A new security policy
The newly elected government will also challenge the Americans with regard to security policy. General David Petraeus continues to take charge of reconstructing the Iraqi military. But a January 18, 2005, State Department Bureau of Intelligence and Research poll showed that few Iraqis have any faith in their army or police. Across the ethnic and sectarian spectrum, Iraqis are critical of American insistence that Americans, rather than the Iraqis, vet potential candidates. Petraeus may want to apply his own theories of reconciliation, but Iraqis are tired of paying the price in blood. They seek reconciliation, but do not endorse a system of empowering their oppressors. While Iraqi politicians earlier jockeyed for the high-profile foreign-affairs and defense portfolios, the real fight during this round will be for the interior ministry, which will carry out the transitional government’s new security policy.

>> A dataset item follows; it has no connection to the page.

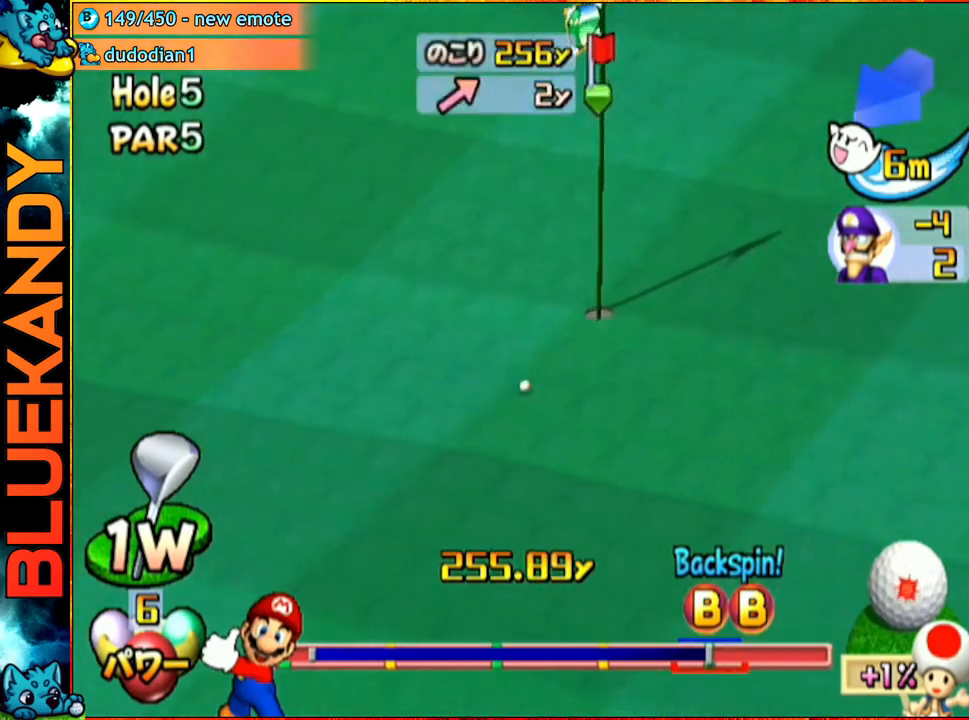
{"buttons": ["A"], "left_stick": "left", "right_stick": "center", "events": []}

What will that policy be? Iraqi Kurds, Arab Shia, and even many Arab Sunnis–many of whom were equally victims of the Baath party–have quietly agreed to re-implement de-Baathification. Not only would this be a popular move–the rehiring of Baathist school teachers meant firing recently hired non-Baathists, for example–but Iraqis trace the downturn in the security situation to the April 2004 Coalition Provisional Authority reversal of de-Baathification. Many American diplomats will be tempted to resist such changes. One senior embassy official confided that reintegration of former Baathists has become a mantra among Green Zone diplomats. Many of these embassy employees stake out positions without having to face the consequence of their actions. If they travel outside the Green Zone, they do so in armored cars amid military convoys. Ordinary people do suffer the consequence of unrealistic diplomatic theory. While living in Baghdad last year, I seldom carried weapons. That Iraqi associates had concealed weapons was enough. When stopped at police checkpoints, I might need to show identification, but would not expect harm. But driving the streets of Baghdad earlier this month, I took my cue from Iraqis and would clutch my weapon with the safety off when approaching an Iraqi police checkpoint because of uncertainty about whether the police were loyal to the government, the insurgents, or whichever paid more on any particular day.

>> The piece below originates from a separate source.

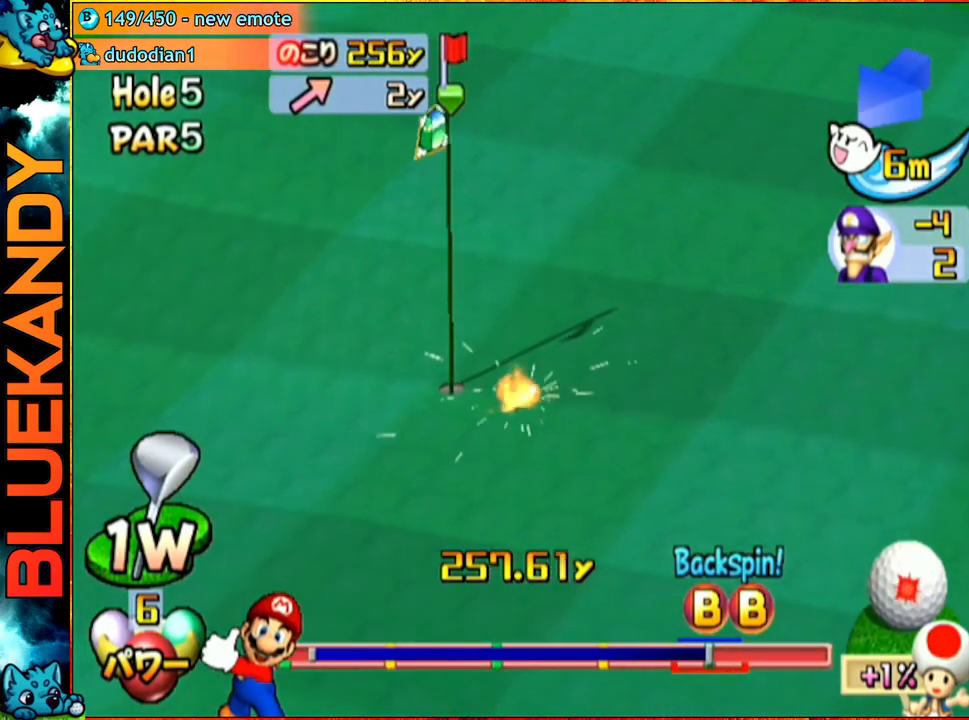
{"buttons": ["A"], "left_stick": "center", "right_stick": "center", "events": [[300, "left_stick", "center"]]}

Iraqi politicians say they are eyeing far more sweeping de-Baathification. Rather than limit the purge to the top four levels of the party–perhaps 40,000 individuals total–they are considering a policy that would affect all two million party members. These members might continue to receive their pension, and they might also still work in government, but they will not be able to assume positions of command authority–colonel or above in the Iraqi military, or director-general or above in civilian service. Former Baathists like the defense minister, interior minister, and intelligence director would lose their positions. American diplomats and intelligence officers may not want to see their contacts lose their jobs or suffer demotion, but such may be the price of security, sovereignty, and democracy.

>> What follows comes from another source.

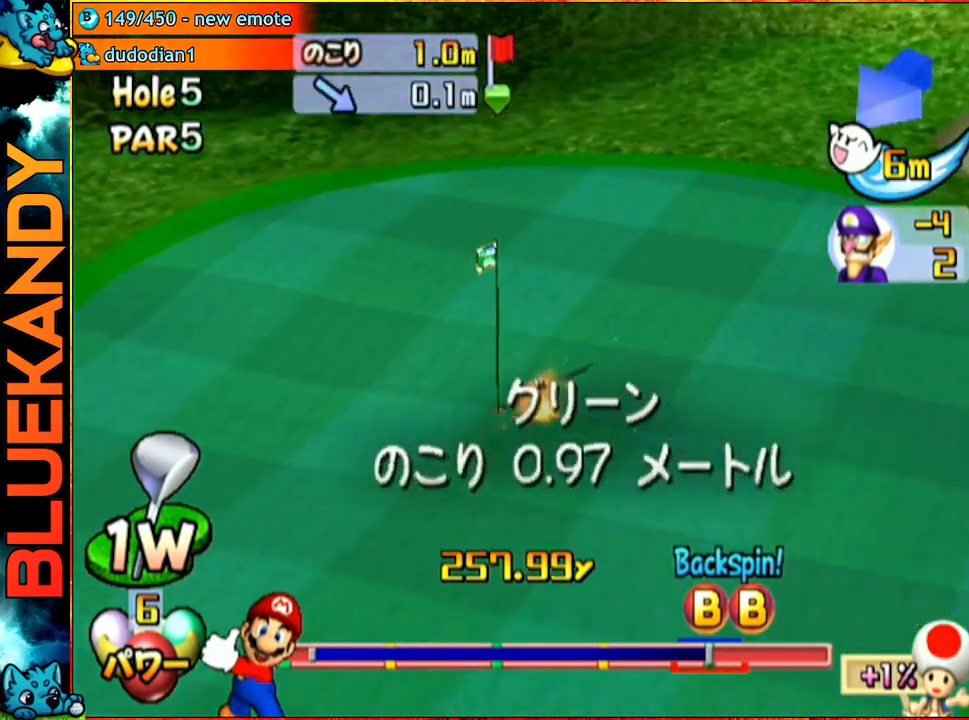
{"buttons": ["A"], "left_stick": "center", "right_stick": "center", "events": []}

Washington should celebrate the Iraqi elections, even if the poll is only the start of a long transitional process. While the European Union wrings its hands, engages autocrats, ridicules the idea that Arabs are capable of democracy, and spends vast amounts of money saying little of substance at lavish conferences, the United States has actually done something to bring liberty to those who suffered under tyrannical regimes. Sometimes, though, the American embrace can be suffocating. Iraqis do not want us to disengage but they do want us to honor their sovereignty. This election provides an opportunity for a fresh and, hopefully, more respectful start.
–Michael Rubin, resident scholar at the American Enterprise Institute, is editor of Middle East Quarterly. Rubin previously worked for the Coalition Provisional Authority in Iraq.